Tindakan Wajib A | Pilih setiap baris entri yang memuat kata "knee". Huruf besar dan huruf kecil dibedakan.

::: Kutipan Terpilih

PICTURES SLIDE SHOW

Jumat, April 10, 2009

TURKI USMANI EMPIRE

TURKI USMANI : PERKEMBANGAN POLITIK DAN PERADABAN ISLAM

Oleh: Ali Mustofa, S.Pd.I*

  1. Pendahuluan

Dalam sejarah Islam, Khalifah-Sultan dari Konstantinopel menjadi raja yang paling kuat, ysng mewarisi tidak hanya kekhalifahan Baghdad, tetapi juga kekaisaran Bizantium. Dengan hancurnya kekuatan Mamluk, dan berkembangnya kekuasaan bangsa Turki di Bosporus, maka fokus kekuatan Islam diarahkan ke Barat. Kenyataannya, pada saat itu pusat peradaban dunia telah berpindah ke Barat. Penemuan Amerika dan Tanjung Harapan telah mengalihkan perdagangan dunia ke rute-rute baru, dan seluruh kawasan Mediterania Timur mulai tenggelam di balik tirai sejarah. Di sini, sejarah kekhalifahan Arab dan dinasti-dinasti muslim yang didirikan pada Abad Pertengahan di atas reruntuhan kerajaan Arab telah sampai pada titik akhir, dan sejarah modern kerajaan-kekhalifahan Usmani dimulai.¹

B. Pembahasan

Kemunculan Dinasti Turki Usmani

Sejumlah migrasi yang mengantarkan pada berdirinya rezim Saljuk, Mongol, dan Tumuriyah di Iran juga mengantarkan pada lahirnya sebuah imperium Muslim yang besar di wilayah barat. Pada akhir abad sebelas, masyarakat Turki mulai menaklukkan beberapa negeri yang sebelumnya bukan bagian dari negeri Muslim. Bermula dari migrasi tersebut lahirlah negara Saljuk di Anatolia dan kemudian disusul dengan lahirnya imperium Usmani di Anatolia dan Balkan. Imperium Usmani telah menyerap sejumlah negeri Muslim di Timur Tengah dan Afrika Utara.

::::::

Tindakan Wajib B | Tuliskan dengan tepat bagian kutipan tentang Turki Usmani yang dibuka dengan kata-kata yang memuat "B. Pembahasan" dan ditutup dengan "dan Afrika Utara.".

::: Data

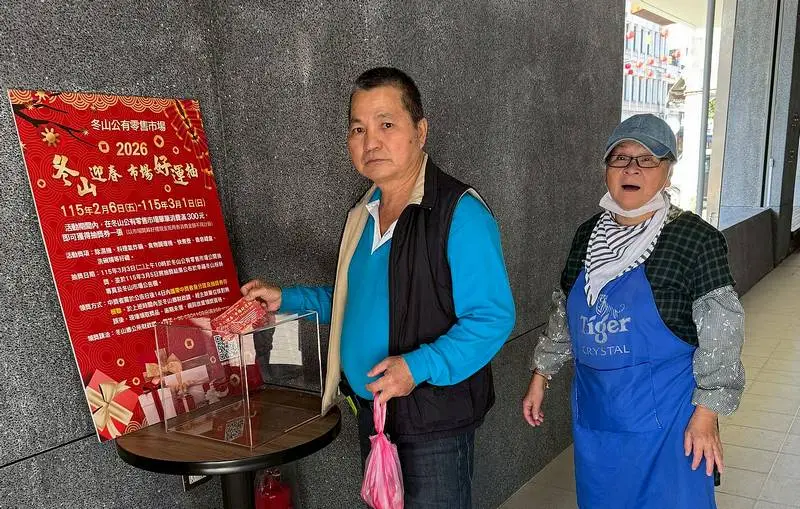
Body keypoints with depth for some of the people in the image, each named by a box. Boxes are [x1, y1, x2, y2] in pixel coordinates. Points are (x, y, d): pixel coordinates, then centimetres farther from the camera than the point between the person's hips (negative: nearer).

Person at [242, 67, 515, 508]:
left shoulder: (459, 213, -19)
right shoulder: (363, 214, 7)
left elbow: (492, 318, -20)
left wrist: (419, 367, -29)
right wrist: (287, 300, 10)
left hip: (434, 420, -7)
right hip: (372, 409, 8)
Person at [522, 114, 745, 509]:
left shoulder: (696, 239, -13)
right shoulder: (588, 235, 3)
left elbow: (721, 335, -12)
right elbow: (563, 314, 11)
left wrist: (705, 415, -13)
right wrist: (540, 377, 12)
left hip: (663, 413, -5)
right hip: (593, 406, 5)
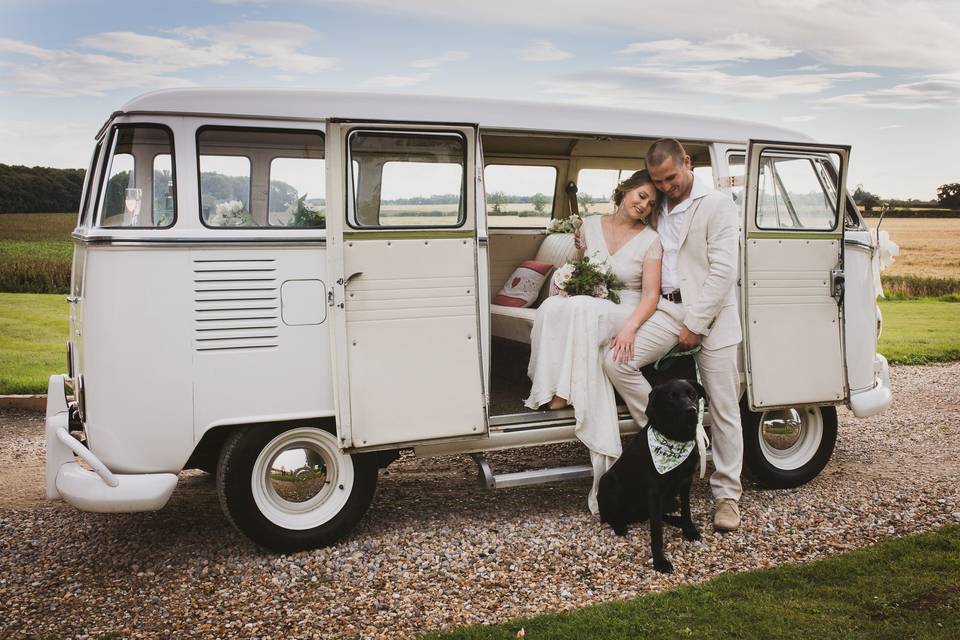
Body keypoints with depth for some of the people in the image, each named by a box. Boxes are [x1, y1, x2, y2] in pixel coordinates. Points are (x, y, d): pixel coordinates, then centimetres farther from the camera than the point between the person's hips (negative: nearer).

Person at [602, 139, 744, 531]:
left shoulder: (717, 206, -4)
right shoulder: (658, 209, 14)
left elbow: (723, 271, -11)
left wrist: (695, 324, -14)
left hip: (710, 312, -4)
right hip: (668, 307, 5)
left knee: (723, 409, -1)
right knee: (615, 362, -18)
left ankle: (726, 495, 10)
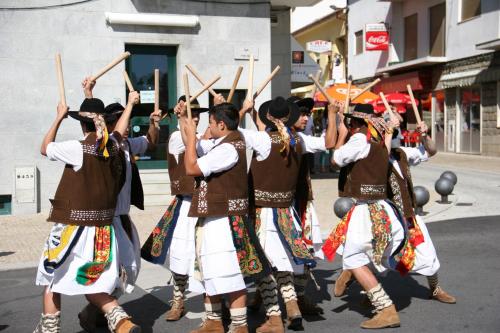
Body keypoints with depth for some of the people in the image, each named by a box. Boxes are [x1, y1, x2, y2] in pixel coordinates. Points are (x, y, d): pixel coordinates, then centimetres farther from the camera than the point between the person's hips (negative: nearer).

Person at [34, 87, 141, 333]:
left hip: (73, 227, -5)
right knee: (92, 285, 12)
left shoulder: (77, 148, -14)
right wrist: (130, 104, 43)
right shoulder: (113, 146, 2)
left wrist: (59, 117, 13)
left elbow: (45, 148, 4)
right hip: (103, 227, 5)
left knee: (52, 277, 15)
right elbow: (120, 130, 25)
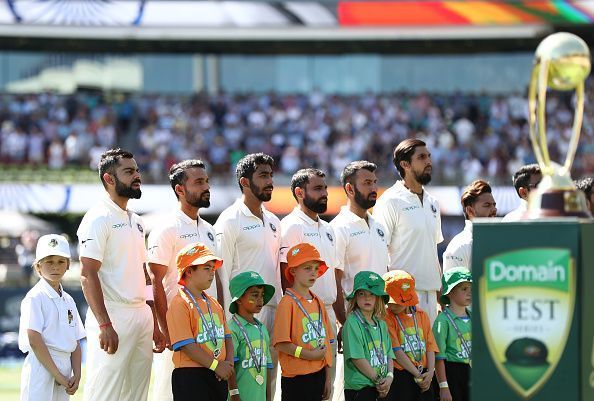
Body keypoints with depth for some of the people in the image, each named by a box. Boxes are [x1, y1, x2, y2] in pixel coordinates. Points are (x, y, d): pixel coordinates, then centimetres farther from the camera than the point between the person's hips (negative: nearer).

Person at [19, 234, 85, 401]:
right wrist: (58, 374, -16)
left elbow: (76, 342, 15)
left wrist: (77, 374, 1)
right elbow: (34, 340, -14)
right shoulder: (35, 297, -6)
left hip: (64, 366, 7)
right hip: (41, 367, -7)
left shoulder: (68, 300, 16)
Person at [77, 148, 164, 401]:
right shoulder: (98, 219, -7)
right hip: (113, 316, -9)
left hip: (142, 318, 9)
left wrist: (155, 325, 17)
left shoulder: (136, 221, 19)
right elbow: (88, 275, -15)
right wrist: (104, 325, -22)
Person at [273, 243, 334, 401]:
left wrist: (327, 378, 12)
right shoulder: (288, 302, -10)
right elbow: (281, 343, -15)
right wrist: (310, 355, -18)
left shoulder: (318, 303, 11)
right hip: (296, 376, -6)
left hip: (319, 375, 6)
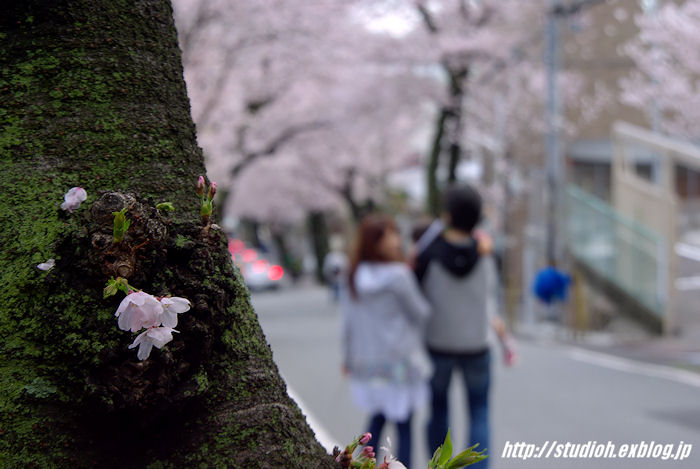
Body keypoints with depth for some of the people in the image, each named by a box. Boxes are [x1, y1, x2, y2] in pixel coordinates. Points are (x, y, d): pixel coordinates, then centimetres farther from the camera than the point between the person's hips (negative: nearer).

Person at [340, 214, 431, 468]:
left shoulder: (352, 279, 0)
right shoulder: (399, 276, -18)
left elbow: (348, 322, 7)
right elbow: (420, 313, -7)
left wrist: (349, 358, 18)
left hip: (365, 363, 6)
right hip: (399, 362, -6)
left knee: (377, 418, 21)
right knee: (404, 425, 5)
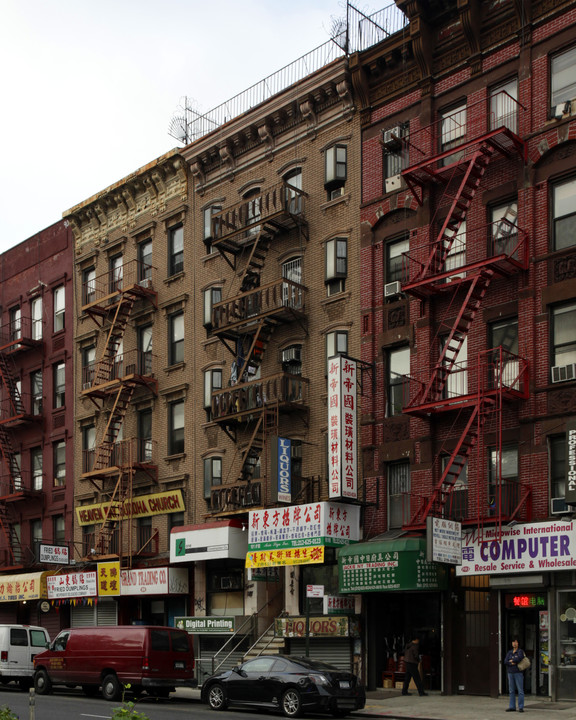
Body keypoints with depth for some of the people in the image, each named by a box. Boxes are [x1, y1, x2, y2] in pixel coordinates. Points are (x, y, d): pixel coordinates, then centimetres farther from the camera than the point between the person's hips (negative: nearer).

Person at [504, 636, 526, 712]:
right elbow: (505, 661, 3)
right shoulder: (509, 652, 14)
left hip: (518, 673, -5)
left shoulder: (520, 651, 0)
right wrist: (512, 663, -13)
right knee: (511, 691, 7)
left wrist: (511, 660, -3)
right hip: (510, 673, 5)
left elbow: (519, 658, -18)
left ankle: (521, 707, -2)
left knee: (520, 690, -5)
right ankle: (512, 707, 11)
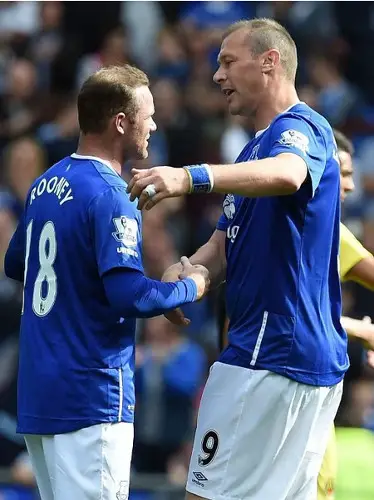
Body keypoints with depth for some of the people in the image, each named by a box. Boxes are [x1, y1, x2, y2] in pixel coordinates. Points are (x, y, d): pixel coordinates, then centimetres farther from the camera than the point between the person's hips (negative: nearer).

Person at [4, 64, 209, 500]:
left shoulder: (44, 186, 12)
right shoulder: (108, 195, -15)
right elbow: (129, 295, -22)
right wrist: (189, 287, -6)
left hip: (36, 394, 9)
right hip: (91, 398, -9)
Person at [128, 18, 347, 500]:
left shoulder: (301, 128, -12)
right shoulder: (255, 148, 23)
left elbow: (287, 174, -37)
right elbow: (223, 246, 20)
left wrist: (192, 177, -53)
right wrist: (183, 273, -3)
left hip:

::::::

Ruang Jawaban A |
left knee: (723, 409, -1)
right knee: (615, 362, -18)
right knee: (92, 285, 12)
left knee: (52, 277, 15)
left knee: (377, 418, 21)
right knee: (404, 425, 5)
right knee: (511, 691, 7)
left knee: (520, 690, -5)

Ruang Jawaban B |
B. Pembahasan

Kemunculan Dinasti Turki Usmani

Sejumlah migrasi yang mengantarkan pada berdirinya rezim Saljuk, Mongol, dan Tumuriyah di Iran juga mengantarkan pada lahirnya sebuah imperium Muslim yang besar di wilayah barat. Pada akhir abad sebelas, masyarakat Turki mulai menaklukkan beberapa negeri yang sebelumnya bukan bagian dari negeri Muslim. Bermula dari migrasi tersebut lahirlah negara Saljuk di Anatolia dan kemudian disusul dengan lahirnya imperium Usmani di Anatolia dan Balkan. Imperium Usmani telah menyerap sejumlah negeri Muslim di Timur Tengah dan Afrika Utara.